The Gore District Council has decided to demolish two former Gore High School buildings at the school’s old site in Richmond St. The Ensign reporter Sandy Eggleston met former pupils Wattie Gee, Ron Hargest, Dorothy Dodds and Barbara McRae outside the buildings and listened to stories of their school days.
He cannot remember engraving his name on a building but there it is – W. Gee.
Names of other former pupils, including T. Farry and C. P. Robertson, are etched on the inside of weatherboards on one of the former Gore High School buildings due to be demolished.
The names became obvious after vandals damaged the inside lining of the building.
The Gore District Council last week approved demolition of the buildings, amid fears about ongoing vandalism and decay.
The boards will be given to the council’s heritage department.
Mr Gee said the names were on the inside of the building which was the sixth form lounge in his day.
“It is possible I may have done that but I can’t remember,” Mr Gee said.
He was not in the habit of writing his name on buildings, although he did sign the wall of Argyle Station’s woolshed in 1940.
Whether the inside of the building was lined or not he could not remember but if they were he was not sure how the boys gained access to the boards.
Before that, the building had been the metal work room.
There were bars on the rafters and the boys would pull themselves up and “try and chin the bar”.
He recalled the time he and a friend, Brian Scobie, were punished with a length of laboratory tubing for making noises in class.
“We went out to the dunnies to compare our marks – it definitely left a red mark.”
It was not the only time Mr Gee received punishment.
“I got caned five times by the rector for smoking.”
Mr Gee started at Gore High School in 1940 and after completing sixth form went to Dunedin Teachers’ College to train as a primary teacher.
Ron Hargest, Dorothy Dodds and Barbara McRae started at the school in 1946.
Mr Hargest said the pupils had a good relationship with their teachers.
“We eventually all became good friends with our teachers.
“We loved our teachers.”
At interval and lunchtime, the boys and girls had separate outside areas to gather in.

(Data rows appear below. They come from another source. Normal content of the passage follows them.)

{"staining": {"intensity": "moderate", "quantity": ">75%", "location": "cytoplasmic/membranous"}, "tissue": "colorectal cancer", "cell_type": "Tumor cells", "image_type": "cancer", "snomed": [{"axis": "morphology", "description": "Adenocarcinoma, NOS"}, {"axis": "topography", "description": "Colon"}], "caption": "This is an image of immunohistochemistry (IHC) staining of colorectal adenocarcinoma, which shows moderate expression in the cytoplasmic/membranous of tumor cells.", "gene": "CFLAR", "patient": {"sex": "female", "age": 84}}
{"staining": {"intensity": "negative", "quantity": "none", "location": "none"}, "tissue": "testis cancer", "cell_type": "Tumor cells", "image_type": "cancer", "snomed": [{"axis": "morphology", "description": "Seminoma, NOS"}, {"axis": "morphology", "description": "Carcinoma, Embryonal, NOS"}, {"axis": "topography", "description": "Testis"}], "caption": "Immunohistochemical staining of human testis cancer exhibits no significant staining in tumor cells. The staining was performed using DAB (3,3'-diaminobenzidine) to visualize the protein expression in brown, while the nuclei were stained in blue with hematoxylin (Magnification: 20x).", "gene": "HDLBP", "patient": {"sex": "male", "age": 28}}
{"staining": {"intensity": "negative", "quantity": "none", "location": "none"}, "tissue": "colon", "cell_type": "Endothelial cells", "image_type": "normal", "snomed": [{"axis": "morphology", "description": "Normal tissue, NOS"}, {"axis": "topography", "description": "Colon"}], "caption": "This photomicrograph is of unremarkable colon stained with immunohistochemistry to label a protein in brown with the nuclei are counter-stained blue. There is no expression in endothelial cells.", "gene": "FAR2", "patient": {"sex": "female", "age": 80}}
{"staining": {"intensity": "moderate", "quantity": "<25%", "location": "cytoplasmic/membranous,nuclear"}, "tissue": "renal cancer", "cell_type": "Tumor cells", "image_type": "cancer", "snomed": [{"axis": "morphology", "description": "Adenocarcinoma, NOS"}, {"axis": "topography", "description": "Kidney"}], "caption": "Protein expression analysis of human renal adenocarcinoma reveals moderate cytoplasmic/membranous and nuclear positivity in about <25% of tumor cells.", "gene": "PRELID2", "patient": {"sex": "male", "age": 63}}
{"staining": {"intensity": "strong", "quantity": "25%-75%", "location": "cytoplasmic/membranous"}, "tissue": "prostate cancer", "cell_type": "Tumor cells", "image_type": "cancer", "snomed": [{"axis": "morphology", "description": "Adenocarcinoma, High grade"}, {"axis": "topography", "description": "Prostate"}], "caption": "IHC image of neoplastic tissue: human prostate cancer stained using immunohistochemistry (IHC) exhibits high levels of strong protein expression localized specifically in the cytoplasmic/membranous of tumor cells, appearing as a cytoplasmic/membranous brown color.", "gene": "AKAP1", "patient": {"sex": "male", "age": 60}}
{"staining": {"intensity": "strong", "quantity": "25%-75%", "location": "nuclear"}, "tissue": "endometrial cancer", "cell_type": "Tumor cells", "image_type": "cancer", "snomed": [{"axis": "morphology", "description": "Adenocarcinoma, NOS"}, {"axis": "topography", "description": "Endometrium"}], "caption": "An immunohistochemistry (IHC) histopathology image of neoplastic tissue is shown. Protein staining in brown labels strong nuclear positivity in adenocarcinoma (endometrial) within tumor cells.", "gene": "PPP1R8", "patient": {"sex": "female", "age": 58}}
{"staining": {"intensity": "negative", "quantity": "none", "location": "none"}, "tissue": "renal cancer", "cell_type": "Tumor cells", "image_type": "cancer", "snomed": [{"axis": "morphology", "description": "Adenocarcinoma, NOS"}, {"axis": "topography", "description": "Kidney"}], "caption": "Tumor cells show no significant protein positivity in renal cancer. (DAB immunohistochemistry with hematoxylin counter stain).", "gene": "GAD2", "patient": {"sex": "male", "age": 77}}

One Monday in assembly, one of the teachers, Maggie Durward, caught sight of Mrs McRae’s sister Shirley, who had put a rinse through her hair at the weekend.
“In front of the whole school Maggie Durward called my sister out and said ‘whose that glorified gorse bush?’,” Mrs McRae said.
There were strict uniform rules.
“You had to wear your gloves and your hat and your tie,” Mrs McRae said.
“The girls had to kneel while Maggie Durward saw that their gym frocks were the correct distance off the ground,” Mr Gee said.
“The boys weren’t allowed to have long hair,” Mr Hargest said.
“No earrings for girls,” Mrs Dodds said.
Girls had to wear their gym frocks to the school social, Mr Gee said.
“And long black stockings,” Mrs Dodds added.
“It was amazing how glamorous some of them could look in a gym frock,” Mr Gee said.
“No meeting boys at the gates after the socials either,” Mrs Dodds said.
One teacher, Kennedy Black, came from Invercargill to take the pupils for singing lessons in the other prefab which is now due for demolition.
“He used to arrive every week drunk as a skunk,” Mrs Dodds said.
“He used to froth at the mouth too,” Mr Gee said.
“He was a good singing teacher – he used to get wild if you didn’t get it right,” Mrs Dodds said.
Mr Hargest caught the train to school.
“When I got in there here was a line of boys with gym shoes, so I had to walk the length of the carriage and they would give you a wallop as you walked along,” he said.